# Wushu staff form in Shaolin Kempo



## Matt (Dec 28, 2008)

Just today, I was searching Youtube for an example of a Shaolin Broadsword video to show someone, and on a whim typed in 'wushu staff' as I had always wondered how the form had found its way into the SK system. It stuck out like a sore thumb,  but I just assumed it was 'pretend Chinese' like most of the upper black belt forms. I was surprised to find out it was a real, honest to goodness contemporary wushu form. 

I kept looking, and found a few more examples. I embedded them all in a post at my site, but essentially they are the same movements. 

32 move basic wushu staff. Who knew? 

Does anyone else have this one in their SKK curriculum? I'm actually relieved to find out we stole ... I mean incorporated... a real form. 

I've always enjoyed this one, now I will with less guilt. The only residual guilt is that I never bothered to ask anyone from outside the system about the origin, as pretty much any intermediate wushu student could have apparently set me straight.


----------



## Flying Crane (Dec 28, 2008)

I reviewed the video link, and it is not a staff form that I am familiar with.

However, it appears to me to be a TRADITIONAL wushu staff form, not a contemporary wushu staff form.  This is good news.

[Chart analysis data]
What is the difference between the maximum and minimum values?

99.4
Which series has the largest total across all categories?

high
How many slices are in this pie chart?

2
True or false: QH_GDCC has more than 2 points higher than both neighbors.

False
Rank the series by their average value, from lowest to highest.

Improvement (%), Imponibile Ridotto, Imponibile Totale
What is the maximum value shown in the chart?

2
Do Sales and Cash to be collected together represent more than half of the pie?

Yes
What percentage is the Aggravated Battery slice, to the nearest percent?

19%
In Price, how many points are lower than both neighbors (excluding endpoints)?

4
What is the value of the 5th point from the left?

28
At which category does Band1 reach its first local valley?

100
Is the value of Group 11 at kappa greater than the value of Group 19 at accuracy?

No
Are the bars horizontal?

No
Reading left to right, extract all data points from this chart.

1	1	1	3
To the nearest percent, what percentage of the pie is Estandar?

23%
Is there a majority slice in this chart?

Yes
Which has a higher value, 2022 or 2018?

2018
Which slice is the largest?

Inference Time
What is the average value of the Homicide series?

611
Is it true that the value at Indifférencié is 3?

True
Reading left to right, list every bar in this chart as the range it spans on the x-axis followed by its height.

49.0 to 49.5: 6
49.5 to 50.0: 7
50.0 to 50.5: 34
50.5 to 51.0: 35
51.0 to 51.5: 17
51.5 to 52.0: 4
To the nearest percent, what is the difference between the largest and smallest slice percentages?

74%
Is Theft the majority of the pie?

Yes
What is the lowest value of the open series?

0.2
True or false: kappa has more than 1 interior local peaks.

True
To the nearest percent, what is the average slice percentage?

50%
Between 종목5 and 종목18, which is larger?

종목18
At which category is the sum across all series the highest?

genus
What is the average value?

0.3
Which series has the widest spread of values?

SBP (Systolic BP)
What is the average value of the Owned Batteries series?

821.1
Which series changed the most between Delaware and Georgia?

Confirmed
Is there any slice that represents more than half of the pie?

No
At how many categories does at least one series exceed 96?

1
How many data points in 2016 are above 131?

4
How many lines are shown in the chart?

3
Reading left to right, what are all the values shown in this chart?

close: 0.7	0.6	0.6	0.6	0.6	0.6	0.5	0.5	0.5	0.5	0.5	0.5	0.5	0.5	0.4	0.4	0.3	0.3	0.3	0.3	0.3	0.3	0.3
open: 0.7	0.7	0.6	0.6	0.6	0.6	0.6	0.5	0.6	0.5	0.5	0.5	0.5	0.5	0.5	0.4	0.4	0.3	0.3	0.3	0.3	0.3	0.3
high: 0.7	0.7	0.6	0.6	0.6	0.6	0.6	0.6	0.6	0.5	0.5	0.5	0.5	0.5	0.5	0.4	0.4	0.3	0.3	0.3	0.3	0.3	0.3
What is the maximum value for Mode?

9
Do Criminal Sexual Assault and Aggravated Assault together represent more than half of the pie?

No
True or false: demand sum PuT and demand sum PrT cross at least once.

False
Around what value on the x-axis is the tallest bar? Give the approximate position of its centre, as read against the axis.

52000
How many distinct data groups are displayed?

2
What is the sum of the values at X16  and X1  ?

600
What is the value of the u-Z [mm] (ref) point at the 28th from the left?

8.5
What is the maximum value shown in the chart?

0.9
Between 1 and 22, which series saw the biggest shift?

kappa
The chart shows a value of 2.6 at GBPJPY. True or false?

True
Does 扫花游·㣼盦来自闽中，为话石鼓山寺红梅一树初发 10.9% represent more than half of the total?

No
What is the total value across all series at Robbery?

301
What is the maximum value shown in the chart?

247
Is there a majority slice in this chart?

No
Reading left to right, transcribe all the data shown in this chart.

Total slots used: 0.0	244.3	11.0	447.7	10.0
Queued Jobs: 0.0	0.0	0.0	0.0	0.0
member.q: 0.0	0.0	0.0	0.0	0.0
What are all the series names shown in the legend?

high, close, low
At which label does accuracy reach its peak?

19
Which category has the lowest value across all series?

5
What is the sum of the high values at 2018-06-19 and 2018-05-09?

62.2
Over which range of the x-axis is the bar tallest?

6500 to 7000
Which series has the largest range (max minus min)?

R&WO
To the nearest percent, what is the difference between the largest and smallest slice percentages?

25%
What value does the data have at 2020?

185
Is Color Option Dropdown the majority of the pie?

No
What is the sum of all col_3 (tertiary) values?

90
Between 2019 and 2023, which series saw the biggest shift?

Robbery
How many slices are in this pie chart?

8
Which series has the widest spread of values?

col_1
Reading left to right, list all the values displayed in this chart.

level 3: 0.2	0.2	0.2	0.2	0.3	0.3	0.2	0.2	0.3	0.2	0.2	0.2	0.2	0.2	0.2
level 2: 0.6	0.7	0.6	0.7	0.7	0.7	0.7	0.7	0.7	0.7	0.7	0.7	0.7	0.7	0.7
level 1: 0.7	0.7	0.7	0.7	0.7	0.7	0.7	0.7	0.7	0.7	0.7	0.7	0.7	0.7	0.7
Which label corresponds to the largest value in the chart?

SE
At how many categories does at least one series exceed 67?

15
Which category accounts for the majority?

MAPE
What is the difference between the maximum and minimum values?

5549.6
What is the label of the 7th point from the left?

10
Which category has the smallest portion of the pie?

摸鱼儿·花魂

[Task set]:
1. According to the wushu staff thread, how many moves does the basic wushu staff form have?
2. Write out a passage of the wushu staff thread word for word. Begin at the words that have "Does anyone else" and stop after "am familiar with.".

[Outputs in order]:
1. 32 moves.

2.
Does anyone else have this one in their SKK curriculum? I'm actually relieved to find out we stole ... I mean incorporated... a real form. 

I've always enjoyed this one, now I will with less guilt. The only residual guilt is that I never bothered to ask anyone from outside the system about the origin, as pretty much any intermediate wushu student could have apparently set me straight.


----------



## Flying Crane (Dec 28, 2008)

I reviewed the video link, and it is not a staff form that I am familiar with.